I know how lucky I was and am incredibly grateful for it.

I'm linking up with Kylie over here for weekly gratefuls (its been a while).


  1. What a beautiful story. Breastfeeding is such a gift. To both mother and child. I am grateful for the time I breastfed my boys too. For once it is gone, That is it. It is gone. x

  2. Ah breastfeeding - it's been more than five years since I breastfed a baby but I still remember it. Both the good and the bad of it. It's a blessing when it all goes well! Visiting via the Rewind.

  3. Oh bringing back memories. It's such a lovely bonding with your bub isn't it? I could only feed for 4 weeks, and it was tough, but I'm so glad I got to experience it. :)

  4. I agree it is a wonderful blessing and such close contact is very special. I an grateful I was able to breastfeed all our children for an extended time, even our twins. Our last four were so content with breastfeeding they were hardly interested in solids until 12 months of age.

  5. Hello Ally, such a lovely story and to have that bond in each their own way. I loved feeding toox

  6. Such a beautiful story. I breastfed both my girls, but struggled through the first few months. I dream about having a baby that latches on from day one! xx

  7. It's a beautiful bond isn't it. x

  8. In my well laid plans I was going to breast feed my babies and be marvellous at it ... in reality I had an extremely poor milk supply that didn't increase even when I was feeing every hour. It all just got too hard and my babies were losing not gaining weight. So I decided to bottle feed. Even though my boys are both teenagers now I still look back on that time with regret.

  9. Its really a shame that more people don't breastfeed. Great story by the way -Hanna Marie

  10. A beautiful post. I hope you don't mind that I tweeted a link x.

  11. It's a lovely time in a mother and child's life together. Luckily that intimacy continues forever. x

  12. I have loved to read this Ally, it struck a chord with me. All my babies weaned themselves, the first at 14 months, the second at 22 months and my last at 3 years. For me it was the only way to go, we had our ups & downs but it was a blessed time once we got the hang of it :)

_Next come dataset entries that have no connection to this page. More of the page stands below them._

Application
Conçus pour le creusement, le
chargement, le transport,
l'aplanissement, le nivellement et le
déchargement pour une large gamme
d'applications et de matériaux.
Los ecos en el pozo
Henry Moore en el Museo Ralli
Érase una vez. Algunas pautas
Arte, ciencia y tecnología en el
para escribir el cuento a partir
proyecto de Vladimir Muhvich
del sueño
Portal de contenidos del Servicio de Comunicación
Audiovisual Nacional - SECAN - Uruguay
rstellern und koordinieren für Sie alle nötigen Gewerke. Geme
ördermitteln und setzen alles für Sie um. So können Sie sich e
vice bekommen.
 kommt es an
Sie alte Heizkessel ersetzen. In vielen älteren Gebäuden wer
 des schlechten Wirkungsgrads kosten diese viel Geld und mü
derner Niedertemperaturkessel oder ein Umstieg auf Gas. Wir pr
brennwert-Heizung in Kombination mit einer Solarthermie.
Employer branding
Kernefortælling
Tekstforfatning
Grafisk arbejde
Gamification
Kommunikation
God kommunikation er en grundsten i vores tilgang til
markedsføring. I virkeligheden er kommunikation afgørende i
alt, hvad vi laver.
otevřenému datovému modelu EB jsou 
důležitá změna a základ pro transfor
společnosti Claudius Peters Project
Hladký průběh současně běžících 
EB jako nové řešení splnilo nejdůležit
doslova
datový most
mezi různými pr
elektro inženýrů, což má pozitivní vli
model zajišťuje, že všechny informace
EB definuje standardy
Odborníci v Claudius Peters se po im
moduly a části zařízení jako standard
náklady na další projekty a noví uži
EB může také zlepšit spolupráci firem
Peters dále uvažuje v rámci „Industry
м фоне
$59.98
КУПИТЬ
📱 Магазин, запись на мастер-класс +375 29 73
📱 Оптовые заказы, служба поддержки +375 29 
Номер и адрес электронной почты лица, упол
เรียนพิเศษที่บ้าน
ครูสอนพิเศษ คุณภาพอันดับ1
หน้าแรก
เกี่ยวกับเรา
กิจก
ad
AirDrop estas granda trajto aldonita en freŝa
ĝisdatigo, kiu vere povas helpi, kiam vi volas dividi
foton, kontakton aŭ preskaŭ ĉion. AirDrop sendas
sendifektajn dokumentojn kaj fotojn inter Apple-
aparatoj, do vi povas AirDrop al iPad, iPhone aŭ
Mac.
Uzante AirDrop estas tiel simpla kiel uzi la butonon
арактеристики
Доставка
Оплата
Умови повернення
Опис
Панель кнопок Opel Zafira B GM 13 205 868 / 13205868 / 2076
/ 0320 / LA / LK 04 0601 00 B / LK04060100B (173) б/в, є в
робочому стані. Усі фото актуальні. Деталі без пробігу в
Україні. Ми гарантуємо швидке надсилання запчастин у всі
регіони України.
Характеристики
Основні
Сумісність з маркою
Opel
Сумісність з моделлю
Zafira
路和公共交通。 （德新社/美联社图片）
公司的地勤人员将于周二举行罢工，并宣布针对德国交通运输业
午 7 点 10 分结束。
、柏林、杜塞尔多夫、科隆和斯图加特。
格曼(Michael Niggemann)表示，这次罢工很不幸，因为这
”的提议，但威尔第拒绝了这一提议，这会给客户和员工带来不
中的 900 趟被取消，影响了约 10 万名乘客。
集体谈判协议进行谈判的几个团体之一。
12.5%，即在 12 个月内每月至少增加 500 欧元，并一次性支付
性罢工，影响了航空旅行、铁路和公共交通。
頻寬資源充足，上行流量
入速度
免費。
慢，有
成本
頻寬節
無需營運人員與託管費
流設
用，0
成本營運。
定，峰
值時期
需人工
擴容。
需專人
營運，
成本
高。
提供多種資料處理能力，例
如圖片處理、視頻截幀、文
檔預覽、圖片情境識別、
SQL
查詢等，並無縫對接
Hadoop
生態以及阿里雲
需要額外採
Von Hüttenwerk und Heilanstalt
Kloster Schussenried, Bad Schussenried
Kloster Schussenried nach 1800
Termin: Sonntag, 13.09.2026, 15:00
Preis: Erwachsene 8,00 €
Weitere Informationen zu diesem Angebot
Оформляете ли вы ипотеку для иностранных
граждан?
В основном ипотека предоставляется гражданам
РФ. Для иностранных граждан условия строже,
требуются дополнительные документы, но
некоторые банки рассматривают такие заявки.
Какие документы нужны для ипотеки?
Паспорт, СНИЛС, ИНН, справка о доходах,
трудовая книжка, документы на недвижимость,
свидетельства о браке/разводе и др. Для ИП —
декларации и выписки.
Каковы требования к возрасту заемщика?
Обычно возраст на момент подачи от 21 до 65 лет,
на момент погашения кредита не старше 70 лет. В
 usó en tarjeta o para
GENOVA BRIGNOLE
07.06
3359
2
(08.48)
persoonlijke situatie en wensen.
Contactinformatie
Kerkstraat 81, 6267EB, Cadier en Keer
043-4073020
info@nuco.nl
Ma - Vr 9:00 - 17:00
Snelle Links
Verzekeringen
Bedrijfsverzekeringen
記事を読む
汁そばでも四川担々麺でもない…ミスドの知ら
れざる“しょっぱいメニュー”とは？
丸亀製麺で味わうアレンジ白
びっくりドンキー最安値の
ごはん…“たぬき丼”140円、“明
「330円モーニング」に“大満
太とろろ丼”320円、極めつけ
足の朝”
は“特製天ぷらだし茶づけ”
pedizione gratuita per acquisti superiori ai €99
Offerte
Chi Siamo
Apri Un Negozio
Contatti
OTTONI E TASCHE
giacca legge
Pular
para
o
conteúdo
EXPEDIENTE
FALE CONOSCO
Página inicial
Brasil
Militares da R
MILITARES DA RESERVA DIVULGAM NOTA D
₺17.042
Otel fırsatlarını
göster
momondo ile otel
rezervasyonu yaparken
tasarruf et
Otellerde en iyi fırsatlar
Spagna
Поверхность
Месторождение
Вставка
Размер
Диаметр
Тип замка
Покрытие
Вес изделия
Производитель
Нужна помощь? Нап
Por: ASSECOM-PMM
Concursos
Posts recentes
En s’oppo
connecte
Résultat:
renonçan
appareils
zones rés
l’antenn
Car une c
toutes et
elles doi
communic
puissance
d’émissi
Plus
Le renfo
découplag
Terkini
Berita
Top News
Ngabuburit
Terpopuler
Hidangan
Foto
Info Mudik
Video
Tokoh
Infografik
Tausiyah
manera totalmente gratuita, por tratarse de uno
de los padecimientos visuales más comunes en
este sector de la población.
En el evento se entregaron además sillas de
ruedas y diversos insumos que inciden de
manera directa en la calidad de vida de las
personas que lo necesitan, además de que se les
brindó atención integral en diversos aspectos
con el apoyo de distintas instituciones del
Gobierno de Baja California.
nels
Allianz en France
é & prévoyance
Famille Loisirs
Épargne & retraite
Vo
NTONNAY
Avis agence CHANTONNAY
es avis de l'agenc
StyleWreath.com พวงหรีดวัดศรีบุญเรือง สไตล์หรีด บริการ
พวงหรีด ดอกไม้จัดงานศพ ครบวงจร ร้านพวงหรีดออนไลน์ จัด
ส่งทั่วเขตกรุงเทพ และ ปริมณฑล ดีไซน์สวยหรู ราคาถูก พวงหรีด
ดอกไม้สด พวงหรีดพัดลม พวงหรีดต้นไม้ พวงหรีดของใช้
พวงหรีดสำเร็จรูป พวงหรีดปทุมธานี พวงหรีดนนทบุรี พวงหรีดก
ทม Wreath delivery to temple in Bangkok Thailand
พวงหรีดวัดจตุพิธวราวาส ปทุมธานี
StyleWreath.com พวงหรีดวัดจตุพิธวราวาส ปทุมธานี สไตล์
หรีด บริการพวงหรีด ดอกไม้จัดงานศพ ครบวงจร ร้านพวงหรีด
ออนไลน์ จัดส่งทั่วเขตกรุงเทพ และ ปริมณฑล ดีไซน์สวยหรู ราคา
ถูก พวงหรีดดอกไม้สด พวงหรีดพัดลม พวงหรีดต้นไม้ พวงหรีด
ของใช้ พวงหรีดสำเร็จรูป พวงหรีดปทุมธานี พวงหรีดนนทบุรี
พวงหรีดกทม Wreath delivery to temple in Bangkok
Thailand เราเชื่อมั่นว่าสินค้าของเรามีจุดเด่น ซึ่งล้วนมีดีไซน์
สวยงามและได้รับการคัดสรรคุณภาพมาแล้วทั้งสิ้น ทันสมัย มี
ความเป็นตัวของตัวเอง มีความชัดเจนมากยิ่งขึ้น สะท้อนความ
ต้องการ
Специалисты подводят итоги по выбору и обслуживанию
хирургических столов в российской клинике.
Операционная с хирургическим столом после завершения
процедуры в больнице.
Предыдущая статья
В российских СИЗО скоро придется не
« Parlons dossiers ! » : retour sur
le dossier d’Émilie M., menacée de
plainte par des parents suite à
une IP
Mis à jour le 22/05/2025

    1. Oh dear, i'm not really an unknown!

      janine xx
      aka rolypoly_girl

  13. A bit late reading this am I, but I loved it Ally! I can absolutely relate to your story about Jack - I am feeding Olivia still 2-3 times a night and even though I'm exhausted I love these feeds because they're just for us. The day ones are always rushed and she is too interested in watching her sister. I too feel grateful to be able produce heaps of milk and feed my babies - so special. x

  14. Beautiful! A bit late reading this am I, but wow I loved it. I can relate to what you said about feeding Jack - Olivia is so interested in watching her sister during the day and we are so busy, the feeds are rushed and awkward whereas our evening feeds are so close and wonderful, just the two of us. I too feel grateful to be able to produce lots of milk. I love breastfeeding. x

  15. I think I found this post via maxabella's rewind? Could that be? It was in the tab's along the top. Thankyou for this post. I am still breastfeeding a partially weaned toddler. I love it and I hate it. I love the closeness in bed in the mornings, I hate the kamikaze acrobatic mauling that it sometime is in the mid afternoon. But I'm reluctant to wean him as we tubefed for a month with him in NICU and then it took a good 12 weeks to get up to speed after that. After such a long haul and rough start telling him 'no' is just too hard, and somehow not right.